Why data quality makes or breaks AI

AI

The rapid adoption of AI across financial services has brought an old warning sharply back into focus: “garbage in/garbage out.”

As organisations pour more money and talent into AI initiatives, they are discovering that the technology’s output is only as strong as the data used to train and operate it. Without clean, relevant, and well-structured data, even the most sophisticated AI systems risk producing unreliable or misleading results, claims AscentAI.

AscentAI lead regulatory advisor Jilaine Bauer has seen the consequences of poor data quality play out repeatedly as she works with regulated firms. AscentAI lead regulatory advisor Jilaine Bauer said, “it’s important for AI solutions to be trained on data sets that include industry-specific data to achieve greater accuracy, relevance and insights. For example, when working with an insurance company, it is important for an AI solution to be trained on data sets that include terminology and concepts relevant to the insurance sector and related subsectors. For FinTech firms delivering traditional financial services in new, engaging ways, such as digital banking, data sets may need to include new or different terms and concepts.

“And, for firms operating in more than one country, taxonomies and ontologies can help structure and categorize data to help ensure it is applied in a consistent matter. Finally, perhaps the most important step we take at AscentAI to ensure the data is fit for the AI application is to develop use cases specific to client use cases and then scope the data we think applies for client review and approval.”

This rising scrutiny reflects a shift in how businesses now view AI. Early enthusiasm has given way to a more grounded assessment of how large language models perform when trained on poor, inaccurate, or overly generic datasets. The Institute of Electrical and Electronics Engineers recently issued its own assessment, citing a study that found newer, larger models are sometimes less reliable, despite their scale.

The IEEE noted, “A common assumption is that scaling up the models driving these applications will improve their reliability—for instance, by increasing the amount of data they are trained on, or the number of parameters they use to process information. However, more recent and larger versions of these language models have actually become more unreliable, not less, according to a new study.”

A central issue is that developers often cannot fully understand sprawling datasets containing millions or billions of unstructured data points. Bauer is clear about the consequence. Bauer said, “It’s a really hard problem to solve, but the success of AI applications depends on it. I think it’s a key determinant on whether you succeed or fail in leveraging the power of AI.”

To build dependable AI, organisations must prioritise timely, accurate, and usable datasets—especially as models become more dependent on internal data sources rather than broad, public ones.

This requires modernising data governance frameworks so they can cope with the needs of AI, including handling both structured and unstructured data. Dataversity’s Michelle Knight warns that many firms underestimate the scale of this challenge. According to Knight, today’s governance programmes often focus on only a fraction of enterprise data, leaving the rest unexamined. She likens AI to an iceberg: executives see only the promise above the surface, while the neglected mass of data below risks sinking the entire initiative.

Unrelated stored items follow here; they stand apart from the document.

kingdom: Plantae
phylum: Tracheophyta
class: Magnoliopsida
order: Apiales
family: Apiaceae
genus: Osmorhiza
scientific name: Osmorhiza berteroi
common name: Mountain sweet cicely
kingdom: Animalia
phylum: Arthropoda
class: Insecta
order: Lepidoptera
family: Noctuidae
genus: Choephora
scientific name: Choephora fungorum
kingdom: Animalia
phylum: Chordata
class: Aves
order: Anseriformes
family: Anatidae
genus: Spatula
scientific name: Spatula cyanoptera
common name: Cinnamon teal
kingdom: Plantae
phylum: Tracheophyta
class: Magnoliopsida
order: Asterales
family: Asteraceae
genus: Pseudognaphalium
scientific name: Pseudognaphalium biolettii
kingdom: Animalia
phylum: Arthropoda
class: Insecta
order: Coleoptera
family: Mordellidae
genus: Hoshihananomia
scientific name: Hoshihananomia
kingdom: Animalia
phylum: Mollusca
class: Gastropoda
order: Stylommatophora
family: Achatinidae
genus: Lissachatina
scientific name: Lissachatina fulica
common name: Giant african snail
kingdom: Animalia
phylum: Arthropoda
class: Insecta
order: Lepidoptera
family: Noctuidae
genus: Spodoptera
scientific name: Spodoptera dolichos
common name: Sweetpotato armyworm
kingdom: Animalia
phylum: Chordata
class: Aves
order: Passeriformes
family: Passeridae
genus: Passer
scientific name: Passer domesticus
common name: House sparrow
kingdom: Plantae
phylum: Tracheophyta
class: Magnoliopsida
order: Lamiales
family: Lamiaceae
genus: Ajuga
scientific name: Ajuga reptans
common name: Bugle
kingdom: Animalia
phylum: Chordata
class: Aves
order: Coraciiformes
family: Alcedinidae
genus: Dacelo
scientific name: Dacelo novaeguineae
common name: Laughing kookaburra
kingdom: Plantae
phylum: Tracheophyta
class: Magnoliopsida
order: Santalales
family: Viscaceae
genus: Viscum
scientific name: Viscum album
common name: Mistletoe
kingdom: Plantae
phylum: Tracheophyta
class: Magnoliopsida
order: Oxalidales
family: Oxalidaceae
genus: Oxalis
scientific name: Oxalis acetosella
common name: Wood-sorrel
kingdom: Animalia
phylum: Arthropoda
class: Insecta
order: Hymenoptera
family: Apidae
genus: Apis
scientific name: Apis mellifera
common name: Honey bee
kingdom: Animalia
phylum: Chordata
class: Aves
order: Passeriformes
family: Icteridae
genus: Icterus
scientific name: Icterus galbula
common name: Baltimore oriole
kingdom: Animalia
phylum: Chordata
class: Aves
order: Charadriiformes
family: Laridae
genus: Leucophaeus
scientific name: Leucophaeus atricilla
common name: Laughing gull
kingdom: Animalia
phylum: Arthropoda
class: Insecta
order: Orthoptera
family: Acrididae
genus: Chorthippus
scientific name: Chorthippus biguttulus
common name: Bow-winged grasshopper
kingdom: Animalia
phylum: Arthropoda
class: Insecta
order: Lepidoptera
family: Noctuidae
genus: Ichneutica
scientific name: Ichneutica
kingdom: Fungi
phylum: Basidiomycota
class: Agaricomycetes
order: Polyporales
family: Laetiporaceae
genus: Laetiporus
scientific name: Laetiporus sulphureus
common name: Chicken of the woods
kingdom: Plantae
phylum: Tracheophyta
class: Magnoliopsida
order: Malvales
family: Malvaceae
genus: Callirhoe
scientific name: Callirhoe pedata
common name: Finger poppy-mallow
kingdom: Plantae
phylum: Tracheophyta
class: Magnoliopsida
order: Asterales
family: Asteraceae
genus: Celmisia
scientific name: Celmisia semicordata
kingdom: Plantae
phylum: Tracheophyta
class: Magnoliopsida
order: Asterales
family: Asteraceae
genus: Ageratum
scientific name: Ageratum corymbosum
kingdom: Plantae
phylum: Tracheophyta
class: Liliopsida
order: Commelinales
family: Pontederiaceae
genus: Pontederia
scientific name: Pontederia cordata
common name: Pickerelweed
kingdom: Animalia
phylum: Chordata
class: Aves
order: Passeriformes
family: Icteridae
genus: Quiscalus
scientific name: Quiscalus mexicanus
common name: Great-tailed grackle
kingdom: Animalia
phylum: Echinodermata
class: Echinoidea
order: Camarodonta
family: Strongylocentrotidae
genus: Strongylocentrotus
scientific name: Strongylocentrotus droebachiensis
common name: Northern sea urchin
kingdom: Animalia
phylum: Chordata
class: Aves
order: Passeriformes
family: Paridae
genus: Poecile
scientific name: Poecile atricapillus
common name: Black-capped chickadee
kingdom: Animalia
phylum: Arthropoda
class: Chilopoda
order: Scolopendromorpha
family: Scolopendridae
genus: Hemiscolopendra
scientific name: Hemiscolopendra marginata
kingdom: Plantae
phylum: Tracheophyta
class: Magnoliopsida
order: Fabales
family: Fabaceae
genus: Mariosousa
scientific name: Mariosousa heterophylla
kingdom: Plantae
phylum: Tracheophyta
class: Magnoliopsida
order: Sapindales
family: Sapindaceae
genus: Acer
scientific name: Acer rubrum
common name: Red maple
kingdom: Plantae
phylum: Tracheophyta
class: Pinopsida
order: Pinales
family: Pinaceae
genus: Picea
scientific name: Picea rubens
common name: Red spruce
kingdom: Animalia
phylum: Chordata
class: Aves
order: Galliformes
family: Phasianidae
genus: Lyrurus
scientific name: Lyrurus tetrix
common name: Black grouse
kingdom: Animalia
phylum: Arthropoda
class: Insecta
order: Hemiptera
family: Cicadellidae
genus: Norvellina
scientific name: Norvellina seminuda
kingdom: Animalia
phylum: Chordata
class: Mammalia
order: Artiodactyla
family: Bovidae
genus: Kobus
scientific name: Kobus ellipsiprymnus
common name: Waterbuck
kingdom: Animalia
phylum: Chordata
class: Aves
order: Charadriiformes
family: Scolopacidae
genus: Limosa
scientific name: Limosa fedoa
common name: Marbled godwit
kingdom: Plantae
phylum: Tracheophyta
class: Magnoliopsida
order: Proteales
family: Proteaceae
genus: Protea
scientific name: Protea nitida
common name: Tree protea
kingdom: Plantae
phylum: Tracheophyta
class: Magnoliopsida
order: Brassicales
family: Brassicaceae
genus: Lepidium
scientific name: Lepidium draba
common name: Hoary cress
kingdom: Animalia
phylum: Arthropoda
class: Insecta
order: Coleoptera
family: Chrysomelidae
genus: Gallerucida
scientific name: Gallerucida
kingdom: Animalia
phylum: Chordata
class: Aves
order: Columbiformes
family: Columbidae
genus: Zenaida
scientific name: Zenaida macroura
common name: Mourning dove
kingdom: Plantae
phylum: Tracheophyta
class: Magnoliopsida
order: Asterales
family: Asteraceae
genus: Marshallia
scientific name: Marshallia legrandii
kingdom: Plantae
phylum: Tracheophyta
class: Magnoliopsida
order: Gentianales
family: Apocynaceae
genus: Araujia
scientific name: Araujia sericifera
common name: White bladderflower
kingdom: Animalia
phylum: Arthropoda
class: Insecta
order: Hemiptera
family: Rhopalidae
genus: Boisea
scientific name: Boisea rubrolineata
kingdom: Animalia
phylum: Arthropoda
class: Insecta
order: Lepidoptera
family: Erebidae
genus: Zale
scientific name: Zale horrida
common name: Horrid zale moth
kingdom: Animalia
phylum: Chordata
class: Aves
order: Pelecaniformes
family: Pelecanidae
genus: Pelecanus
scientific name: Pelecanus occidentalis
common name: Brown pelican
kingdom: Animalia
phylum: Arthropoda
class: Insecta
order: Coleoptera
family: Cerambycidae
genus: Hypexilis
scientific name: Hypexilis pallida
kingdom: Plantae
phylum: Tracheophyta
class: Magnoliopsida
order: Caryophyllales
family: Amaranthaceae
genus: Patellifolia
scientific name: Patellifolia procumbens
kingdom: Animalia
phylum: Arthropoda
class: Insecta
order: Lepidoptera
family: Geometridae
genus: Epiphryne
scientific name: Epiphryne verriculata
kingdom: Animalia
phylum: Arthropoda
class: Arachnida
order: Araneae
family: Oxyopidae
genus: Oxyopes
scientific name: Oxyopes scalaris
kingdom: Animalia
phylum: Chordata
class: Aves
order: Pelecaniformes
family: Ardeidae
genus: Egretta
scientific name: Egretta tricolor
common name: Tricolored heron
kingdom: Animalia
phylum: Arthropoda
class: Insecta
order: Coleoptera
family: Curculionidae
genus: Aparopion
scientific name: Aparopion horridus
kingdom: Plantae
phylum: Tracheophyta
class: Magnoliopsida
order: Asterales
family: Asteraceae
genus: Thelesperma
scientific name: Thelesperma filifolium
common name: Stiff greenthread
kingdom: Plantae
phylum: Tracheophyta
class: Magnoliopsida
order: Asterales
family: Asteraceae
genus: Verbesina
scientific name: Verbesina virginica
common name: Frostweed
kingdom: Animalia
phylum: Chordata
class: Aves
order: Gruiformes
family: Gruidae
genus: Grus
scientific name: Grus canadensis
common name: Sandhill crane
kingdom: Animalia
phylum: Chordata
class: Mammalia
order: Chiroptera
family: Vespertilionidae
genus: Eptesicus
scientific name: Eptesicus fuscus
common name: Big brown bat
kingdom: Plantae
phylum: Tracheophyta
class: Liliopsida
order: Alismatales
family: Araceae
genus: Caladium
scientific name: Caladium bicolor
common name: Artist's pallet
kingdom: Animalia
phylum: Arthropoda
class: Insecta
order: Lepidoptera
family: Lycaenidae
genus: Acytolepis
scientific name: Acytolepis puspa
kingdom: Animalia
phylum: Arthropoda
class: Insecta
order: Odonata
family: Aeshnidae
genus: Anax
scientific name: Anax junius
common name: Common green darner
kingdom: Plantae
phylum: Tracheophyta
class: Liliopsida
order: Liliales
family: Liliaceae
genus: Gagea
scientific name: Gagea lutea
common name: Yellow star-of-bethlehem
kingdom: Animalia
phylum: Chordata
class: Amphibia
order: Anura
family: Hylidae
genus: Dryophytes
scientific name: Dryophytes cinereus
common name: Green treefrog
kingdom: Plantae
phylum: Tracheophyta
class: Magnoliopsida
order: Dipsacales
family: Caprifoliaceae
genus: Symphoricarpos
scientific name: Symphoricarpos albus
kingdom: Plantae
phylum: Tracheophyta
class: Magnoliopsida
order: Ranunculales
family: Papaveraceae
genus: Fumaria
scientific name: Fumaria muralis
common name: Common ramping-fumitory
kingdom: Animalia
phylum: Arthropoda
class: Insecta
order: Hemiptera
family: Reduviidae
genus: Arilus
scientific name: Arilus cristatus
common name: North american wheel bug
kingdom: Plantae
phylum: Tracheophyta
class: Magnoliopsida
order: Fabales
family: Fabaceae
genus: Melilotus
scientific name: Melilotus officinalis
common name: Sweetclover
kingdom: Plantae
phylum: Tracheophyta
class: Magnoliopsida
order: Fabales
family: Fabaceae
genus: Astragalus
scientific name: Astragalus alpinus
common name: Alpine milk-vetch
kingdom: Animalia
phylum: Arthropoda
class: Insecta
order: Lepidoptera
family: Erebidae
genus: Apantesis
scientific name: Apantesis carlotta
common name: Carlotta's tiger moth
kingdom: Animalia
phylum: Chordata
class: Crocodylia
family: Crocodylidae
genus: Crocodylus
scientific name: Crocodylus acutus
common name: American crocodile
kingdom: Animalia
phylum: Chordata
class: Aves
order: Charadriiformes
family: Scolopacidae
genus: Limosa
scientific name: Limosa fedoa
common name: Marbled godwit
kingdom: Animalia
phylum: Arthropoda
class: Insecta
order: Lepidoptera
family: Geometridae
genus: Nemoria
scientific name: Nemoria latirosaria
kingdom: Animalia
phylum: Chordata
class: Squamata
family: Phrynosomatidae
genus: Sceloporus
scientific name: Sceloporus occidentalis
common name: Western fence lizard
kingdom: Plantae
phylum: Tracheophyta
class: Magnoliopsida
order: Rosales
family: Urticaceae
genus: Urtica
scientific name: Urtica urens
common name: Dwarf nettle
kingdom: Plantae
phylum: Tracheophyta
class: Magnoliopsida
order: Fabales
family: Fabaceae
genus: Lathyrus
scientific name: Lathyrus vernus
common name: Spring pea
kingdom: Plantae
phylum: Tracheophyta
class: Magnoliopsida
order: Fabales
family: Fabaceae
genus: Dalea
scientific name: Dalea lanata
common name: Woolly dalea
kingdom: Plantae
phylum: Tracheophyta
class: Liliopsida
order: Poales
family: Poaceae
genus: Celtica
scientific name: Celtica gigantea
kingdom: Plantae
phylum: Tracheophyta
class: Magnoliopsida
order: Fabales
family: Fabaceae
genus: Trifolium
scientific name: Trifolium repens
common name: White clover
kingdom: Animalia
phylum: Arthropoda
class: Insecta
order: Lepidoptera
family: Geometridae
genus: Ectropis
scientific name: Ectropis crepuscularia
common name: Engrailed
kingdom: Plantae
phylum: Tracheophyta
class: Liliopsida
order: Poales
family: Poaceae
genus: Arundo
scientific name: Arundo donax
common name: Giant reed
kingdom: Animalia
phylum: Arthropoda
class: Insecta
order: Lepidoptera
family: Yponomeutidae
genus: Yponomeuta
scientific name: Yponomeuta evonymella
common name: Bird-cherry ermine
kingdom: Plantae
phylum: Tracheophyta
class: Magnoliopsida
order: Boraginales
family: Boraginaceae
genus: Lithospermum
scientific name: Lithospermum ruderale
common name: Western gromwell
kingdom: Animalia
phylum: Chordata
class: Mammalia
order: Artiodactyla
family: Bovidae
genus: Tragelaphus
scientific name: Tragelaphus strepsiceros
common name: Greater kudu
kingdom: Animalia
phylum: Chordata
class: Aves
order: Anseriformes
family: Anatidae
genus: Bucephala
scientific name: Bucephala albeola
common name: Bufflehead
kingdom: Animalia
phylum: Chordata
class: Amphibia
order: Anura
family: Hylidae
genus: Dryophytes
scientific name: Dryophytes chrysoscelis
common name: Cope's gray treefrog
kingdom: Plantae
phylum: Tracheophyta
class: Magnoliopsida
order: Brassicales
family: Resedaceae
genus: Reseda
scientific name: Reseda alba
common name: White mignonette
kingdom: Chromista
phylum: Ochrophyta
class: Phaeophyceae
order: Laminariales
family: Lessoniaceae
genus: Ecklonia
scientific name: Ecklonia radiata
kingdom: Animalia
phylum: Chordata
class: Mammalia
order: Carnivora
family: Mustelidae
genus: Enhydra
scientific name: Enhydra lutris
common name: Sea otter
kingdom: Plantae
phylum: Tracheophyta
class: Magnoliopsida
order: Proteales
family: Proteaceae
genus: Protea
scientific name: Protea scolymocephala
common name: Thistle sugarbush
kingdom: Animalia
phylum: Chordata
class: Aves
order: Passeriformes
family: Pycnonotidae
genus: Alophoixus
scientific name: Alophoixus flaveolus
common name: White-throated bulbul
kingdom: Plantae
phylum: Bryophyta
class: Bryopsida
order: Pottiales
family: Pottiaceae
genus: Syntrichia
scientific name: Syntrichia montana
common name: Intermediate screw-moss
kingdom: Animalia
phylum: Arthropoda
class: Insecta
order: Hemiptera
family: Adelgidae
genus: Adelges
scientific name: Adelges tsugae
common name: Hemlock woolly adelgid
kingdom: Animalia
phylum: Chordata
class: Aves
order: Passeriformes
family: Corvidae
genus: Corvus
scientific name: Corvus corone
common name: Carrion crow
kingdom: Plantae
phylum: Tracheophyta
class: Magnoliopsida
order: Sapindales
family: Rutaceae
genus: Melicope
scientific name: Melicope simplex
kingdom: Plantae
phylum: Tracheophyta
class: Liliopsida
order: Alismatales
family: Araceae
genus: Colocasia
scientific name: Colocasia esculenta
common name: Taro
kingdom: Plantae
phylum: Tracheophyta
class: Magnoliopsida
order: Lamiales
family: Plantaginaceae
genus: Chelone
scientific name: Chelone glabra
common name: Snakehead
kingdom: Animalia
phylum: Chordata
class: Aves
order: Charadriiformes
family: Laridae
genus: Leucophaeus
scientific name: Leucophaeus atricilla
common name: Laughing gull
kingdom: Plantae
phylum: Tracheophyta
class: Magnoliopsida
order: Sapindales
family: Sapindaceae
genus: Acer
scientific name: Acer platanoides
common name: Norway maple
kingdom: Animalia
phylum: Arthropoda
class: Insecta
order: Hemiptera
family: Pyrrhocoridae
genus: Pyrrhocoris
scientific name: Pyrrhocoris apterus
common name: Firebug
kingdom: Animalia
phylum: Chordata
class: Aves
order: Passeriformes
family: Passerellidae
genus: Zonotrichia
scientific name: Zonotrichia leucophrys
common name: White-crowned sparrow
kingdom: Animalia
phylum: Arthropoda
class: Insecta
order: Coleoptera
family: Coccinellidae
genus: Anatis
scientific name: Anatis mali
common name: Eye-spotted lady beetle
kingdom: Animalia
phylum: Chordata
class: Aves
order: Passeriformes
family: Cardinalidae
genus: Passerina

Knight’s advice is to place data quality and governance at the top of the AI readiness agenda. Without understanding existing data and ensuring its lineage and quality, firms risk costly mistakes. She argues that evaluating current governance capabilities and applying data quality best practice is the best foundation for AI adoption.

AscentAI reinforces this connection between data management and trustworthy AI, maintaining strict oversight of all modelling processes. The firm applies 10 layers of redundancy for data quality, combining automated checks with human validation to ensure the accuracy of its data. Its AI draws exclusively from authoritative regulatory materials issued by national, state, and local bodies, ensuring clients are not relying on unpredictable external inputs. For compliance teams and wider AI users alike, clean, reliable, and accessible data remains the foundation of any successful AI deployment.